MARKETING THEORY AND PRACTICE
Points for consideration:
• Product, Price, Place, and Promotion; What is the importance of these aspects when
producing a campaign? What stages do marketers go through when manufacturing a
campaign?
• The Aida Theory – Attract attention; Arouse Interest; Create desire; Make the consumer
active.
• Social Discourse – When an event, product, person etc. is given exposure by the media, it
often becomes part of society for whatever period of time. It is talked about, deconstructed
and evaluated until it either established itself into society or fades away. Many events,
products etc. (such as Spider-Man 3) saturate the media and become part of our everyday
lives. The media therefore have the power to create a social discourse surrounding the
product.
• Vortex of publicity – Can be referred to as mutual masturbation. When a magazine
promotes a good or service, consider what else will receive positive publicity from it. E.g. a
specialist issue of a magazine promoting a blockbuster film is also creating positive
publicity for itself, the actors involved, the advertisers who have placed ads in the piece etc.
Think of it as a hierarchy of publicity.
3. PUBLIC RELATIONS
Points for consideration
• Definition of PR – A form of promotion and or management in which the public perception
of a client/product is manipulated to promote a more positive or favourable image without
actually appearing to do so. Can also be used to promote an unfavourable image
• Objective of PR – generate awareness; attract media interest and attention; manipulate
public perceptions.
• Common Techniques – Press releases; promotional stories; photo opportunities; publicity
stunts; leaking stories.
• Critiques – Blurs the distinction between news and publicity; Pushes the Media towards
lifestyle reporting; misleading the general public.
• Spin-doctor – someone who seeks to influence media coverage of a person, organisation,
event in the best possible light. Commonly used within politics. Main techniques employed
include agenda setting, publicity events and stunts, releasing good news at key times.
BRANDS
Points for consideration:
• What is a brand? – Not a product!!! An ‘umbrella’ name under which many other goods are
marketed e.g. Coca-cola, Nike.
• Importance of image when constructing brand identity.
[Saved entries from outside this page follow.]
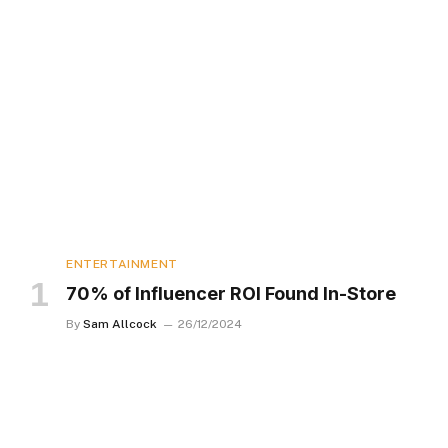
ENTERTAINMENT
70% of Influencer ROI Found In-Store
By
Sam Allcock
26/12/2024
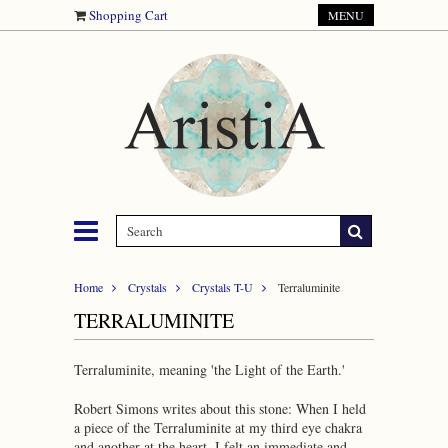
Shopping Cart
MENU
Home
Crystals
Crystals T-U
Terraluminite
TERRALUMINITE
Terraluminite, meaning 'the Light of the Earth.'
Robert Simons writes about this stone: When I held
a piece of the Terraluminite at my third eye chakra
and another at the heart, I felt an immediate and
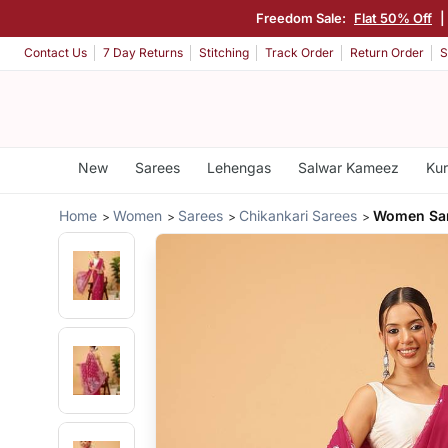
Freedom Sale:
Flat 50% Off
|
Contact Us
7 Day Returns
Stitching
Track Order
Return Order
S
New
Sarees
Lehengas
Salwar Kameez
Kur
Home
Women
Sarees
Chikankari Sarees
Women Sar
• Advantages of brands – Consumers expect the same quality so are more likely to purchase
from that brand; connection with certain ideologies and lifestyles; acts as assurance.
• Disadvantages of brands – More expensive due to advertising excesses; image and
lifestyle behind brand name are often constructed to hide corruption.
• Give examples of brands and the techniques and strategies they use e.g. Dove’s
empowering ‘Reality advertising’ campaign.
For the advertising and marketing topic, you must also be clearly relating each example back to
theories and issues of audience. Remember, advertisers and marketers always have a target
audience in mind and use the above techniques and strategies in order to manipulate them.
You therefore must consider:
• Audiences are generally segmented through quantitative and qualitative market
research.
• Quantitative market research = concerned with numbers and broad categories e.g.
socio-economic groups, geodemographics.
• Qualitative market research = concerned with lifestyle, attitudes, values and beliefs
e.g. psychographic profiling (VALS).
• Maslow’s hierarchy of needs.
• Uses and Gratifications model (Blumler and Katz 1974) – Audience are active
consumers who may use the media to satisfy their surveillance, personal identity,
personal relationships or diversion needs.